La différence d’âge et la différence de milieu entre les deux amants ne constituent des différences qu’au moment où a lieu l’histoire. Tout les réunit en vérité, autrement dit en écriture. C’est en effet l’écriture qui permet de déployer les différentes périodes, d’entremêler les âges et de faire se rejoindre ces deux amants, non dans l’éternité de l’amour, évidemment, mais dans l’éternité de la vie écrite. Les choses peuvent ainsi « aller à leur terme », et ne sont plus « seulement vécues ». Le récit mêle les époques et les images, dans une condensation lumineuse. L’image de l’embryon s’inscrit en filigrane du Jeune homme, objet de L’événement, texte qui est encore, au moment de l’histoire amoureuse mais aussi d’une partie de l’écriture, à l’état embryonnaire. Que dire alors de ce jeune homme déclarant à Chioggia : « Je voudrais être à l’intérieur de toi et sortir de toi pour te ressembler » ? Embryon expulsé, jeune homme écarté, et naissance d’un texte, arrivé à son terme, dans une condensation temporelle que Le jeune homme rend intelligible dans une langue limpide.

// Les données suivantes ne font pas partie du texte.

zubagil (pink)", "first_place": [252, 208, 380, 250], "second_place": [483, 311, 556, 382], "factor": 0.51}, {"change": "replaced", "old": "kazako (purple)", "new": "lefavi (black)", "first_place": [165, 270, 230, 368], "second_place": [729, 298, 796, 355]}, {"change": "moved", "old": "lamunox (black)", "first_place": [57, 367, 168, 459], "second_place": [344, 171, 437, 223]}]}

Annie Ernaux écrit en exergue du récit : « Si je ne les écris pas, les choses ne sont pas allées jusqu’à leur terme, elles ont été simplement vécues. » On se souvient du titre donné au volume publié dans la collection « Quarto » en 2011 : Écrire la vie. Dix ans auparavant, alors qu’elle écrit Les années, l’autrice note dans son journal : « J’ai si peu l’impression de vivre ce que je vis quand je le vis, qu’il me faut le revivre pour le vivre enfin. » Dans un texte critique inédit sur Proust, elle reprend les mots de celui-ci : « la vraie vie, la seule vie réellement vécue, c’est la littérature », s’interrogeant sur ce qui constitue le « signe de vérité de l’écriture ». L’histoire avec A., qui est le « passé incorporé », n’est pas le fruit du hasard mais l’acmé de la création littéraire comme « signe de la vérité », la vérité du temps. On mesure dans ces quelques dizaines de pages la parfaite maîtrise de l’autrice qui en perce les mystères avec une netteté saisissante. Le jeune homme constitue l’aboutissement éclatant de ce travail entrepris par Annie Ernaux de texte en texte : ouvrir le temps par l’écriture.